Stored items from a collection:
------------

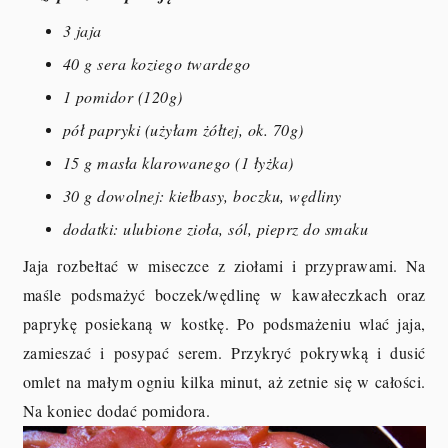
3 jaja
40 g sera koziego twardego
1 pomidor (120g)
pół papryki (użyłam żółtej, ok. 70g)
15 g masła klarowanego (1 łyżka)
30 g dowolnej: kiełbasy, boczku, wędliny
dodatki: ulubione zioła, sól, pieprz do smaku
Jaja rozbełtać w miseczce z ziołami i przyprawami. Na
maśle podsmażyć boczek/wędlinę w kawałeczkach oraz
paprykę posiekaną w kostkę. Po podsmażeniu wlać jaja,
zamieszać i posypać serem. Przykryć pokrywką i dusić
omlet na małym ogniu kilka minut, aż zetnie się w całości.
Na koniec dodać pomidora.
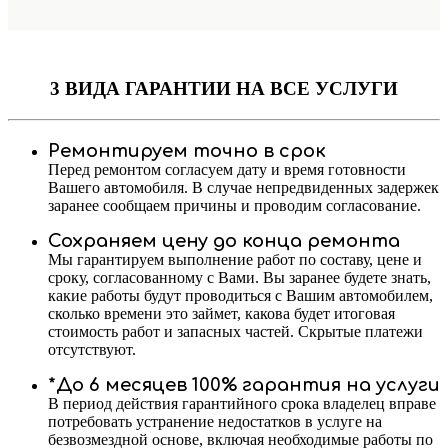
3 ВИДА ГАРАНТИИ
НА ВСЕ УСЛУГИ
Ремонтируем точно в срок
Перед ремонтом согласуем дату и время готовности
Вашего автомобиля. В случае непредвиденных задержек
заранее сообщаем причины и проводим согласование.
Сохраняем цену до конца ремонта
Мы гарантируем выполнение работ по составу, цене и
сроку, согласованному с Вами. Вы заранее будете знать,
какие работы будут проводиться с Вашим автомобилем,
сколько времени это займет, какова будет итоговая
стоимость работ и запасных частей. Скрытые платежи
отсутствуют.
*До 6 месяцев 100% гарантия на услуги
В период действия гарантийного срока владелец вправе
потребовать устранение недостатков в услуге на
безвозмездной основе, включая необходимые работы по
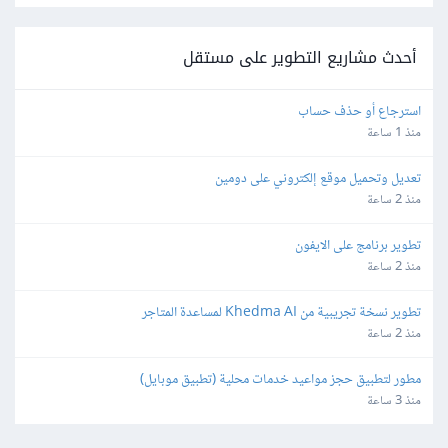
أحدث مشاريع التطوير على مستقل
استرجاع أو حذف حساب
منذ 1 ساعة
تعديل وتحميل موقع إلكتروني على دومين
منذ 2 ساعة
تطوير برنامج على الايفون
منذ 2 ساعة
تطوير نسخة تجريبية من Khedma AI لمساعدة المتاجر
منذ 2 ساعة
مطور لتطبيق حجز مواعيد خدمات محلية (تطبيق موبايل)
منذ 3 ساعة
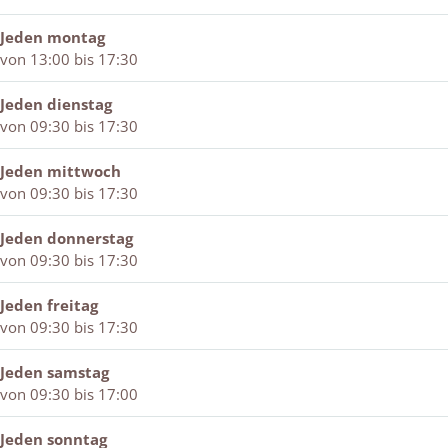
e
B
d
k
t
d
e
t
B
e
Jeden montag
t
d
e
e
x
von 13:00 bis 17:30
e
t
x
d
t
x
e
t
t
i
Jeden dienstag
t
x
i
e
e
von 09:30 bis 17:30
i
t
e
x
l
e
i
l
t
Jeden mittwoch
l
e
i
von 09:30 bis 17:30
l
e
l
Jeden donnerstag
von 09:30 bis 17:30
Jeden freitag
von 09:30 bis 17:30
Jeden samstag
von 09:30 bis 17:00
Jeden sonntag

------------

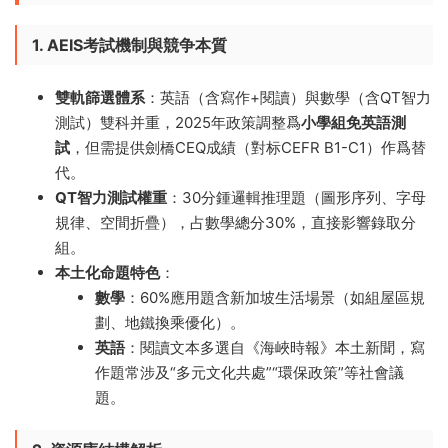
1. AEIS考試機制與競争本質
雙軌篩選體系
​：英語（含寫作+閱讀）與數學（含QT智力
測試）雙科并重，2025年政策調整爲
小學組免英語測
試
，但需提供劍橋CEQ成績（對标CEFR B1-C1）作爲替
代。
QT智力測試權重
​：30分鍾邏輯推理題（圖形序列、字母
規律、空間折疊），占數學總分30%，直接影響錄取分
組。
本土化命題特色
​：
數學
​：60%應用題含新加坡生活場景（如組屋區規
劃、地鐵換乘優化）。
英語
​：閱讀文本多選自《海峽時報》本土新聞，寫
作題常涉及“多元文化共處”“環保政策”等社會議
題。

------------

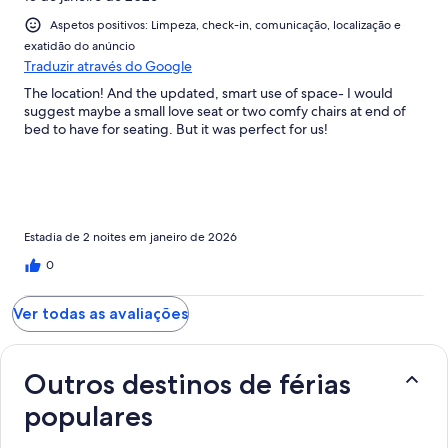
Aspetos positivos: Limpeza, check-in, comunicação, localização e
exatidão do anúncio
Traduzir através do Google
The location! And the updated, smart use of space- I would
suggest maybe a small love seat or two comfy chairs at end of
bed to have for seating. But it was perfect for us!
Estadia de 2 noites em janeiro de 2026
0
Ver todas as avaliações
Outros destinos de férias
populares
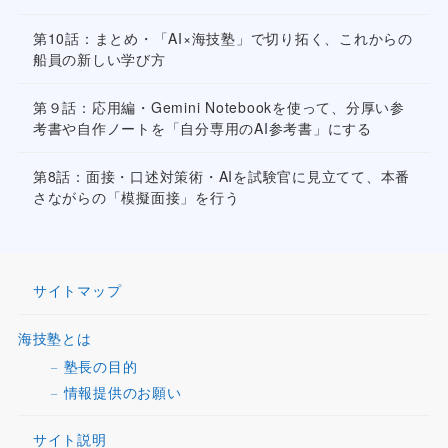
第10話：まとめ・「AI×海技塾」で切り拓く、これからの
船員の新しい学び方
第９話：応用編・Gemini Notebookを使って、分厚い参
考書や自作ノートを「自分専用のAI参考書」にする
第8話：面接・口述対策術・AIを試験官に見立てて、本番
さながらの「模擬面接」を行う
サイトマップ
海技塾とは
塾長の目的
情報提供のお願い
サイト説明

------------

**Brief:**
Using the data above, return the lines from the one holding "15 g masła klarowanego (1 łyżka)" through the one holding "какие работы будут" exactly, but not the pictures.

**Result for this task:**
15 g masła klarowanego (1 łyżka)
30 g dowolnej: kiełbasy, boczku, wędliny
dodatki: ulubione zioła, sól, pieprz do smaku
Jaja rozbełtać w miseczce z ziołami i przyprawami. Na
maśle podsmażyć boczek/wędlinę w kawałeczkach oraz
paprykę posiekaną w kostkę. Po podsmażeniu wlać jaja,
zamieszać i posypać serem. Przykryć pokrywką i dusić
omlet na małym ogniu kilka minut, aż zetnie się w całości.
Na koniec dodać pomidora.
3 ВИДА ГАРАНТИИ
НА ВСЕ УСЛУГИ
Ремонтируем точно в срок
Перед ремонтом согласуем дату и время готовности
Вашего автомобиля. В случае непредвиденных задержек
заранее сообщаем причины и проводим согласование.
Сохраняем цену до конца ремонта
Мы гарантируем выполнение работ по составу, цене и
сроку, согласованному с Вами. Вы заранее будете знать,
какие работы будут проводиться с Вашим автомобилем,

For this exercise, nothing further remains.